Start of Excerpted data

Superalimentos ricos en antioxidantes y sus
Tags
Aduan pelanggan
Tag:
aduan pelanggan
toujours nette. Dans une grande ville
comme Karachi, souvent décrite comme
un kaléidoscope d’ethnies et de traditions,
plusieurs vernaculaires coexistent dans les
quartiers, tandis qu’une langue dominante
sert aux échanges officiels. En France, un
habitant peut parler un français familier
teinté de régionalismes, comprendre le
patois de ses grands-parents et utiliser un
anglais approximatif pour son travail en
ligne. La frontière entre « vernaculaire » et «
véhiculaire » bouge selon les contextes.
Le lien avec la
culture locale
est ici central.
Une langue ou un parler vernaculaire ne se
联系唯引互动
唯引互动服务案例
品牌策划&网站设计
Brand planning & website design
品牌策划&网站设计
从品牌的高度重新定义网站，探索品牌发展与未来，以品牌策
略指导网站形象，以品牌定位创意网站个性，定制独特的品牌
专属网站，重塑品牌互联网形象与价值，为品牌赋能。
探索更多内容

End of Excerpted data
Start of Excerpted data

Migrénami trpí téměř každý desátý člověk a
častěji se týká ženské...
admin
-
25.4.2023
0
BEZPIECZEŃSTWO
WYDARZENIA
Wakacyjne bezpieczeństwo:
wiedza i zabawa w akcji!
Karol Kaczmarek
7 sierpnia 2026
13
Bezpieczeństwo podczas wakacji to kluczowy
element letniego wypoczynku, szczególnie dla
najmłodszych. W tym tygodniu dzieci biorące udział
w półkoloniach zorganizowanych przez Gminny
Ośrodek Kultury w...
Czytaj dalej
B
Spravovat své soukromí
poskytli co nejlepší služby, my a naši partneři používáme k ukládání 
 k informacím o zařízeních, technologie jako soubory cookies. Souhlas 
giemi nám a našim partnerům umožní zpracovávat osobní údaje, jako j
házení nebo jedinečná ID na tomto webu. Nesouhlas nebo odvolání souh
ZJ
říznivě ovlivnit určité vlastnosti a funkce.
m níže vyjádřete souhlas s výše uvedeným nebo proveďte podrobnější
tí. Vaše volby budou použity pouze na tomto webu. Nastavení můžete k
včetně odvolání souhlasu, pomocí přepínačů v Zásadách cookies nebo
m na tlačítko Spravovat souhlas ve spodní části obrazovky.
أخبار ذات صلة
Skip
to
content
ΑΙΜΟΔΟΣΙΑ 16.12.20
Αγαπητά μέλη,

End of Excerpted data

What is required:
Please quote the lines from the line with "Migrénami trpí téměř každý desátý člověk a" to the line with "k informacím o", including both of those lines.

Response below:
Migrénami trpí téměř každý desátý člověk a
častěji se týká ženské...
admin
-
25.4.2023
0
BEZPIECZEŃSTWO
WYDARZENIA
Wakacyjne bezpieczeństwo:
wiedza i zabawa w akcji!
Karol Kaczmarek
7 sierpnia 2026
13
Bezpieczeństwo podczas wakacji to kluczowy
element letniego wypoczynku, szczególnie dla
najmłodszych. W tym tygodniu dzieci biorące udział
w półkoloniach zorganizowanych przez Gminny
Ośrodek Kultury w...
Czytaj dalej
B
Spravovat své soukromí
poskytli co nejlepší služby, my a naši partneři používáme k ukládání 
 k informacím o zařízeních, technologie jako soubory cookies. Souhlas 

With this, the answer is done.